Из писем в госпиталь знаем, как эта необычная семья живет: заботы об отце и муже, их бытовые трудности. Обсуждается вопрос с Арсением – стоит ли говорить сейчас «детям» о ноге или потом, где лучше заказывать протез и многое другое. Госпиталь в основном на Тониных плечах. Умирает страдавшая много Мария Даниловна. Так ли, иначе – уже в 1944 году Антонина Александровна перевозит Арсения в Переделкино, где тем летом на даче жили дети.
«Когда мир раскалывается надвое, трещина проходит через сердце поэта», – так написал однажды Генрих Гейне.
V
Поездка в Грузию в 1945 году была настоящим праздником. Кроме переводческой работы были новые встречи, друзья, разговоры, послевоенные застолья. Это была та Грузия, которой сегодня уже нет, как и многого другого из жизни 1945 года, года победы и надежд.
В Грузию Арсения Александровича пригласил поэт Симон Чиковани, тогда первый секретарь Союза писателей Грузии. И хотя время было трудное, гостеприимство друзей не имело границ. Немного отдохнув, Арсений засел за работу – переводы Григола Абашидзе, Георгия Леонидзе, Симона Чиковани и других поэтов. Арсений полюбил Чиковани, его поэзию, высокую культуру этого человека. Они стали друзьями.
В 1967 году Арсений Александрович мысленно возвращается в ту Грузию 1945 года в стихах «Ласточки».
Тогда же, в 1945-м, через поэзию проходит тень женщины по имени Кетавана, с которой он познакомился в Тбилиси. Проходит легко, грустно, почти неосязаемо, сквозь сетку дождя.

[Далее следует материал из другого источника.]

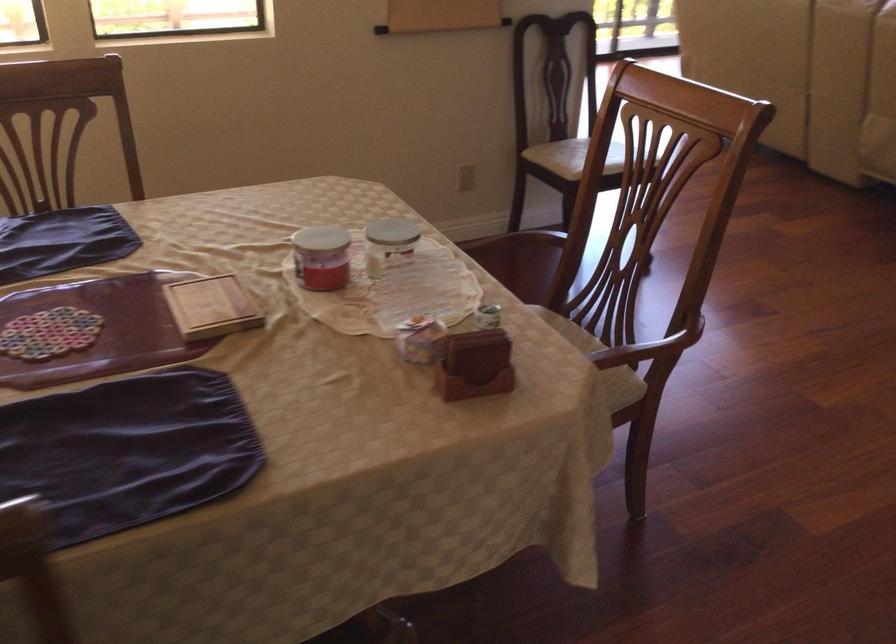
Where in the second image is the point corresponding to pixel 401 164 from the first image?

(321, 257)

1946 год перевернул всю жизнь страны и надолго отбросил ее назад: в кошмар страха от светлой послевоенной надежды обновления. Арсений Александрович готовил для печати свой первый сборник «Стихи разных лет». Символично, что обсуждение сборника в Союзе писателей состоялось в конце декабря 1945 года. Собрание вел поэт Павел Антокольский, хорошо относящийся к поэзии Тарковского и к нему самому. Выступали Лев Ошанин, Маргарита Алигер и многие другие популярные тогда поэты. Издание было одобрено, и началась работа с Ленинградской типографией. Летом был готов сигнальный экземпляр. Но тут наступил роковой для России август – август 1946 года. Как раз все возвращаются отдохнувшие из отпусков, школьники собираются в школу. Вот тут-то и вышло постановление ЦК ВКП(б) «О журналах „Звезда“ и „Ленинград“». Доклад делал лично товарищ Жданов, первый секретарь Ленинградского обкома партии. Затем последовало постановление о театре, кино, музыке – по всему идеологическому фронту народ построили в ряд по стойке «смирно». Это безумие неизвестно чем бы закончилось (вспомним репрессии конца сороковых годов), если бы не смерть вождя народов в 1953 году.
писал А.Тарковский в 1946 году. Покойный философ Мераб Мамардашвили точно заметил, что, что бы у нас ни произошло, – к событию поворачивается всей своей огромной массой вся страна. Откликаются все: рабочие, колхозники, учителя, труженики всех родов, естественно, школьники. Кстати, эта традиция живуча. Я сама видела в информационной программе, как в пионерском лагере у детей-беженцев из Чечни собирали копейки в пользу семей моряков с затонувшей лодки «Курск».
Тогда, в 1946 году, вся страна узнала, что Ахматова еще жива, Зощенко жив тоже, а композитор Шостакович не безгрешен. У нас эта традиция всеобщего участия страшна, смешна, но порой приносит неожиданную популярность. «Не важно что, главное – чтоб писали».
Нечего и говорить, что набор первой книги Арсения был рассыпан и у автора остался единственный сигнальный экземпляр. Первого сборника пришлось ждать шестнадцать лет, до 1962 года.